Transizione 5.0, cosa cambia con la Legge di bilancio 2025

Tuttavia, in considerazione dell’esigenza di rispettare gli obiettivi e le scadenze del PNRR, occorreva limitare il periodo di apprendimento e accelerarne l’adozione: in quest’ottica, la legge di bilancio ha introdotto semplificazioni procedurali che, pur non abdicando all’impostazione e alle ambizioni iniziali, hanno ricondotto le agevolazioni verso schemi più familiari a imprese e consulenti.

Ci si riferisce, in particolare, alla presunzione del rispetto dei requisiti richiesti dalla norma nel caso di investimenti realizzati per il tramite delle ESCO ovvero per sostituire beni obsoleti che hanno ultimato il periodo di ammortamento da almeno 24 mesi con beni nuovi tecnologicamente avanzati aventi analoghe funzionalità.

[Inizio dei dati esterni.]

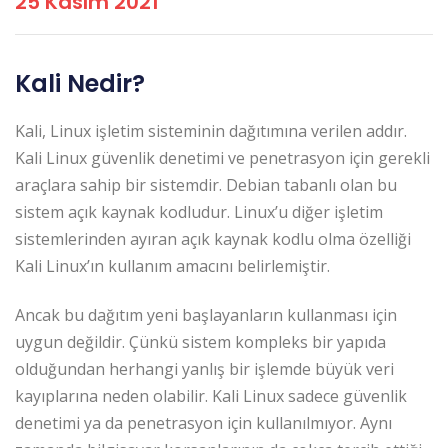
25 Kasım 2021
Kali Nedir?
Kali, Linux işletim sisteminin dağıtımına verilen addır.
Kali Linux güvenlik denetimi ve penetrasyon için gerekli
araçlara sahip bir sistemdir. Debian tabanlı olan bu
sistem açık kaynak kodludur. Linux’u diğer işletim
sistemlerinden ayıran açık kaynak kodlu olma özelliği
Kali Linux’ın kullanım amacını belirlemiştir.
Ancak bu dağıtım yeni başlayanların kullanması için
uygun değildir. Çünkü sistem kompleks bir yapıda
olduğundan herhangi yanlış bir işlemde büyük veri
kayıplarına neden olabilir. Kali Linux sadece güvenlik
denetimi ya da penetrasyon için kullanılmıyor. Aynı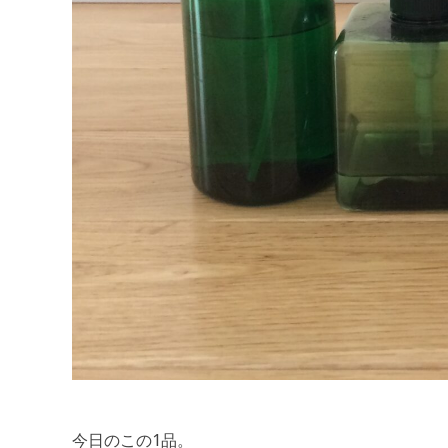
今日のこの1品。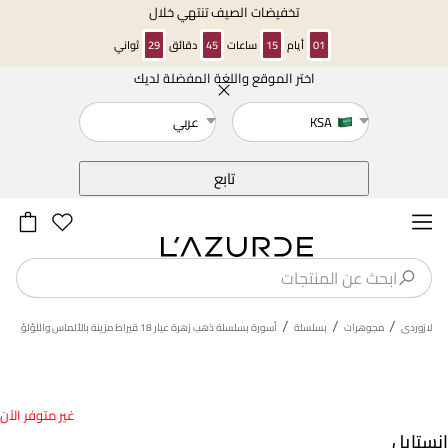
تخفيضات الصيف تنتهي خلال
01
أيام
15
ساعات
45
دقائق
29
ثواني
اختر الموقع واللغة المفضلة لديك
خلف
KSA
عربي
تابع
/
/
/
لازوردى
مجوهرات
بسلسلة
أسورة بسلسلة ذهب زهرة عيار 18 قيراط مزينة بالألماس واللؤلؤ
غير متوفر الآن
انستايل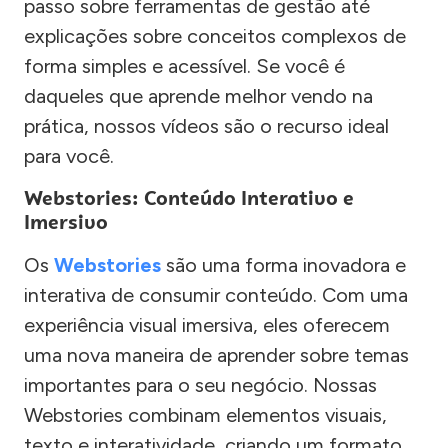
passo sobre ferramentas de gestão até
explicações sobre conceitos complexos de
forma simples e acessível. Se você é
daqueles que aprende melhor vendo na
prática, nossos vídeos são o recurso ideal
para você.
Webstories: Conteúdo Interativo e
Imersivo
Os
Webstories
são uma forma inovadora e
interativa de consumir conteúdo. Com uma
experiência visual imersiva, eles oferecem
uma nova maneira de aprender sobre temas
importantes para o seu negócio. Nossas
Webstories combinam elementos visuais,
texto e interatividade, criando um formato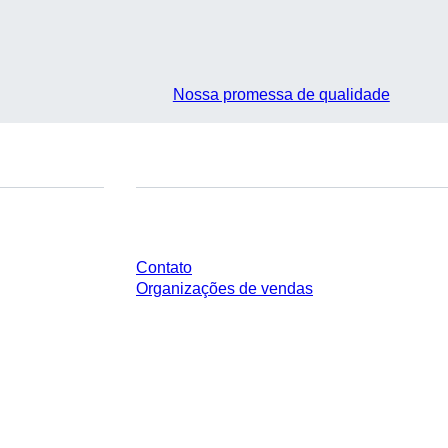
Nossa promessa de qualidade
Você tem perguntas?
Contato
Organizações de vendas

Ulteriori modifiche hanno incrementato l’intensità dell’agevolazione intervenendo sia sugli scaglioni, con la previsione di un’aliquota unica fino alla soglia di 10 milioni di euro di investimento, che prevedendo maggiorazioni più generose per l’acquisto di pannelli fotovoltaici di provenienza europea a elevata efficienza. Rispetto all’impostazione previgente, i crediti d’imposta 5.0 sono stati resi cumulabili con gli incentivi ZES, nonché con qualunque altra misura, incluse quelle finanziate con risorse europee: una flessibilità unica all’interno del panorama degli interventi PNRR, giustificata dal carattere generale e automatico del Piano.

Nel negoziato con la Commissione europea, infine, l’Italia ha ottenuto la possibilità di proroga ad aprile 2026 del termine ultimo per il completamento dei progetti di innovazione; l’estensione, auspicabile e coerente con la complessità degli investimenti, richiede tuttavia una copertura di bilancio al momento non rinvenuta.